Three people talk about their plans and what the change in restrictions means for them.
‘We’re all just looking forward to a break’
Janet Newton, in Tyne and Wear, said she “can’t wait” to go to the Peak District on Monday with her family. The 67-year-old social worker is travelling with her husband, Rob, and dog, Baxter, in their motorhome and meeting their daughter, son-in-law and grandson, who will also be travelling up in their campervan. “I’m very keen on holidays so we made a tentative booking back in February,” she said. “We had to rearrange it as we planned to travel last week, but we’re now all just looking forward to a break.”
Newton said she would normally be travelling abroad and was “sad” it would not realistically happen until next year. “We’ve cancelled at least six holidays since the pandemic began – from spa weekends to a big trip to Botswana,” she said. “Luckily we’ve been able to recoup our money but as a family we work hard and invest a lot in holidays.”
On Monday, Newton has an appointment for her second vaccination at 8.30am and will be doing the three-hour drive to the Peak District straight after. During their week away they plan to do a lot of walking and cycling or “sheltering from snow showers”. “It sounds like the weather is going to be rubbish but we’ll just get on it with,” she said. “It will be good to be somewhere other than my office at home.”
She said they did not have any concerns about Covid as the adults in their family had had at least one vaccination. “We’ve been careful and have stuck to the rules but we’ll be outside most of the time when we’re away.”
‘I’ve missed going to the gym and visiting art galleries’
In London, Franck Pertois has already booked a time slot for the gym at 6.30am on Monday. “Mine is the very first appointment,” said the 56-year-old social care trainer. “It’s the time I like to go because it’s quite quiet.”

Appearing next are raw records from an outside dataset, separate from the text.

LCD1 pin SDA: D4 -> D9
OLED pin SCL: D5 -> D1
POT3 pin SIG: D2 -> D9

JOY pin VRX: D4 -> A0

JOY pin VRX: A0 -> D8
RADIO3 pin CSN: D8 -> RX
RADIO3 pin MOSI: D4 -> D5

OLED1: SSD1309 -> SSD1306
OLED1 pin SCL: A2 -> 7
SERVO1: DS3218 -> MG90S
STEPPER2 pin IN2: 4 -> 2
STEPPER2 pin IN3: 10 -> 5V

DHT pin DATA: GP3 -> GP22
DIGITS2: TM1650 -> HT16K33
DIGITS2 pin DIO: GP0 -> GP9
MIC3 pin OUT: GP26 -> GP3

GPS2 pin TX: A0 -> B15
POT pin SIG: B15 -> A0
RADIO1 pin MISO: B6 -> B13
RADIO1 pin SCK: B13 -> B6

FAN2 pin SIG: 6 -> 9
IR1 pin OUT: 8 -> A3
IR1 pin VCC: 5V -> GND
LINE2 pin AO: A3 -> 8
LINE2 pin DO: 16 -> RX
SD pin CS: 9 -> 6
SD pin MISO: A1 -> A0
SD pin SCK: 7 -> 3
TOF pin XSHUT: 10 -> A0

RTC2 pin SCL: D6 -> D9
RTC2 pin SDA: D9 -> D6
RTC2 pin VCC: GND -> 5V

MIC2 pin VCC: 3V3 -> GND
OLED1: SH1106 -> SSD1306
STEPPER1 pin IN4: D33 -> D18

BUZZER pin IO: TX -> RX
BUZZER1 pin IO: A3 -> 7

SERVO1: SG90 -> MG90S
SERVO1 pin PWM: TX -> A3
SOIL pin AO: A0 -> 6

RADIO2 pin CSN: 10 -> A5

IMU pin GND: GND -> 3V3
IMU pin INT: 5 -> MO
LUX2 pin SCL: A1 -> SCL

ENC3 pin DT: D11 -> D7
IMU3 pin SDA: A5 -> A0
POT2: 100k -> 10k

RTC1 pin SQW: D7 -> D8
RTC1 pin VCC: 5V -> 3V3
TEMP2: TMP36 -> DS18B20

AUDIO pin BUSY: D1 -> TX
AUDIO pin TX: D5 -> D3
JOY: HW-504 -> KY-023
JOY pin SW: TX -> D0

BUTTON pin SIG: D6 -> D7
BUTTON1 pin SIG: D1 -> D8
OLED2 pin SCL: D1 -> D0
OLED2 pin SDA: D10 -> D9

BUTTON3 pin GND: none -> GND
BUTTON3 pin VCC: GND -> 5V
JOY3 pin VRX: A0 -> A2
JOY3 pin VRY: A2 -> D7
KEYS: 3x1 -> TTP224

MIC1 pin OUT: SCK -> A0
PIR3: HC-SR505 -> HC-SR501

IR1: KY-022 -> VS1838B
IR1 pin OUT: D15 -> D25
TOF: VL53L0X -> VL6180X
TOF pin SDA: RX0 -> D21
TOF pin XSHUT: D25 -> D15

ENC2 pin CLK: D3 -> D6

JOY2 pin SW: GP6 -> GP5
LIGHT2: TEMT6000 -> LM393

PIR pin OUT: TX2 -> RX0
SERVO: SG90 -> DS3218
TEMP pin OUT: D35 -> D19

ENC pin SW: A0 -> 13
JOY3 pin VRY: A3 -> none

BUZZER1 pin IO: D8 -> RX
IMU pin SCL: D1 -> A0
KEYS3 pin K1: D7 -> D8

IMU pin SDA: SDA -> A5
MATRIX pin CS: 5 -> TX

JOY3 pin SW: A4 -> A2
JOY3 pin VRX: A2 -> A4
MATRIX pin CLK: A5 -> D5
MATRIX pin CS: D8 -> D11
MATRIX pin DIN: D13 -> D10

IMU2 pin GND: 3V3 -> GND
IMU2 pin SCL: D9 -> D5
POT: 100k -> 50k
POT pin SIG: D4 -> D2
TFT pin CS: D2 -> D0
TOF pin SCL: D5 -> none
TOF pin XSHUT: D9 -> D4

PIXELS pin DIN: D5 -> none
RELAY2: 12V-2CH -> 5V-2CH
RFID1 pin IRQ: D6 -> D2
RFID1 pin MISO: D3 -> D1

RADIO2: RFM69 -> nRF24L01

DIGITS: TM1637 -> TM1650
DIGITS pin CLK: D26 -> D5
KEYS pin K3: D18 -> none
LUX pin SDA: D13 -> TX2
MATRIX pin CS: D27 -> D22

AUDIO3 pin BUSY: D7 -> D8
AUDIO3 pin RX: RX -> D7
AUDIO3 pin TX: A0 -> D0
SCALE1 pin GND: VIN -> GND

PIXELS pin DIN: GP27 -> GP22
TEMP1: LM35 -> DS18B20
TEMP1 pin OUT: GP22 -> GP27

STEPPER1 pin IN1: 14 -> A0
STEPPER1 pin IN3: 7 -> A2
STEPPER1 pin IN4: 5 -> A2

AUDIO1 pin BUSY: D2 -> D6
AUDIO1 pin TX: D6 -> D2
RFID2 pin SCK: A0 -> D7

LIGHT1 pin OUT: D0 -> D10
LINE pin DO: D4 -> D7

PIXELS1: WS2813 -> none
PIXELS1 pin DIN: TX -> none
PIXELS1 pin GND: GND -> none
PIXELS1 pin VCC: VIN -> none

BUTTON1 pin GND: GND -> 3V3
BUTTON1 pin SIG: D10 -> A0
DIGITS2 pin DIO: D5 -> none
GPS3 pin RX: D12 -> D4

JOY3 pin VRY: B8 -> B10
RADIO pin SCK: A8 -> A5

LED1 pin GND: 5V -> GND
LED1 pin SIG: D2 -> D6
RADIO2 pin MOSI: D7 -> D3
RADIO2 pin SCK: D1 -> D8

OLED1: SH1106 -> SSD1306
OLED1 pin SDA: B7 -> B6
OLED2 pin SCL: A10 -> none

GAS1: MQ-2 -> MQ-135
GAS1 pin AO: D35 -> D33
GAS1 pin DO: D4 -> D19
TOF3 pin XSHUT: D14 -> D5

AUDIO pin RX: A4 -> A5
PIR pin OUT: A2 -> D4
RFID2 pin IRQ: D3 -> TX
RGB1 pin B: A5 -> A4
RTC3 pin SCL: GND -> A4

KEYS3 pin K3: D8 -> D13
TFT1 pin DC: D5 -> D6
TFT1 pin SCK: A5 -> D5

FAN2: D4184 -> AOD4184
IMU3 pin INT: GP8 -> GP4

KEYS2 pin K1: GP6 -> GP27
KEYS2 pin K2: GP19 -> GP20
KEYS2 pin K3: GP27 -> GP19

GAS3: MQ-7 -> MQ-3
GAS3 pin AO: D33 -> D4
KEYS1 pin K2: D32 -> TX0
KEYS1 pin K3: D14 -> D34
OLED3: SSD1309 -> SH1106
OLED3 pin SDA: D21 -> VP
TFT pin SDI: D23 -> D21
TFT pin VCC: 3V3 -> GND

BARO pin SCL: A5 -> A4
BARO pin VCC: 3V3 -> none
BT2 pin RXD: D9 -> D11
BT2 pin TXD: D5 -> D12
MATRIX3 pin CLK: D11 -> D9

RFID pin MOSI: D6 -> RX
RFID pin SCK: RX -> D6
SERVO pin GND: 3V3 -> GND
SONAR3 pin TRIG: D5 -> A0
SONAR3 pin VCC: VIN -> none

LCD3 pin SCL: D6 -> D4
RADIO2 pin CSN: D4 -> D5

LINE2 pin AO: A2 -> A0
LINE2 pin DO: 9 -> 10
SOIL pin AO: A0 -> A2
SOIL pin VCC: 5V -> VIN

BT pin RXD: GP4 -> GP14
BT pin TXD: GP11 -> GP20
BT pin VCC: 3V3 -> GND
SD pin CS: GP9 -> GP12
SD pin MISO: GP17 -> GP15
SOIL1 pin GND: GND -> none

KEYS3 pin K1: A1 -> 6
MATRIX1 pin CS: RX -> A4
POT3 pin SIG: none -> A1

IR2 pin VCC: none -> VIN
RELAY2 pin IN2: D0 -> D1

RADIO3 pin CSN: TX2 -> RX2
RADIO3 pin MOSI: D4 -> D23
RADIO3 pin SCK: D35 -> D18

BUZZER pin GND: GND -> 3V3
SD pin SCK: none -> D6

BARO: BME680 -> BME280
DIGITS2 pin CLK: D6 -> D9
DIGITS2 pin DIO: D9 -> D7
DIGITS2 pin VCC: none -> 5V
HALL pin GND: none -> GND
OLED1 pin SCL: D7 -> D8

Pertois said he missed the gym and visiting art galleries and was looking forward to doing both as soon as possible. After his early-morning workout he plans on visiting Room 2 at Karsten Schubert London in Soho. “I really like private galleries because there is hardly anyone in them,” he said. “They’re very well managed and you get to see an exhibition on your own.”
Though he has already been vaccinated he said he had no plans to go out to eat. “I think there’s an element of safety and personal choice. I’ve discovered that I’m saving a lot of money since the beginning of the pandemic and part of me feels that going out to eat would be a bit redundant when I can have a very nice meal at home.
“I don’t know if the change will last but there are things I used to do on a regular basis, like eating out, that I’m not sure I will re-engage with after the pandemic.”
‘Going back to society is going to be difficult’
“Nothing changes for me,” said Geraint Lewis who lives on his own in Ludlow, Shropshire, and has stayed at home since 23 March last year.
Lewis, 66, who is retired and has underlying health conditions, said he would not be going out until May at the earliest after he has had his second vaccination on 25 April. “My children live 90 miles away in Cardiff and I’m dependent on Tesco delivery for food,” he said. “It’s not been easy.”
He said he has been unable to get broadband at home due to the remote location, and has spent the past year using a mobile for internet access. “What can you do? I’ve been catching up on lots of reading. I left school at 14 and I’ve taken the time to write things that people would do at university.
“I retired from working as a barber when the first lockdown happened but before that I would travel every weekend to Cardiff. My children are really worried about me but they understand the difficulty of not being able to meet for a while.”
Lewis said he sometimes walked a few hundred metres from his home but most weekends he did not because he did not want to risk coming into contact with others. “I don’t know what’s going to happen,” he said. “Going back to society is going to be difficult as I’ve been cut off for a year. The only people I see are the ones who deliver my food and my prescriptions.
“I’ve been alone but not lonely. I’m reluctant to go out because the chances are, with what I’ve got, I’ll die. I know I’m only 66 but I could do with a few more years.”